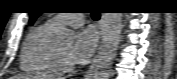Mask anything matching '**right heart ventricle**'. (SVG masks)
<instances>
[{
    "mask_svg": "<svg viewBox=\"0 0 177 79\" xmlns=\"http://www.w3.org/2000/svg\"><path fill=\"white\" fill-rule=\"evenodd\" d=\"M55 29L56 27L46 22L29 33L21 52L23 71L42 75H53L59 72L57 48L52 43Z\"/></svg>",
    "mask_w": 177,
    "mask_h": 79,
    "instance_id": "1",
    "label": "right heart ventricle"
}]
</instances>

# WHAT IS NEEDED:
Print the data above word for word, leaving out the picture.

# REPLY:
Mask anything matching '**right heart ventricle**'. (SVG masks)
<instances>
[{
    "mask_svg": "<svg viewBox=\"0 0 177 79\" xmlns=\"http://www.w3.org/2000/svg\"><path fill=\"white\" fill-rule=\"evenodd\" d=\"M55 29L56 27L46 22L29 33L21 52L23 71L42 75H53L59 72L57 48L52 43Z\"/></svg>",
    "mask_w": 177,
    "mask_h": 79,
    "instance_id": "1",
    "label": "right heart ventricle"
}]
</instances>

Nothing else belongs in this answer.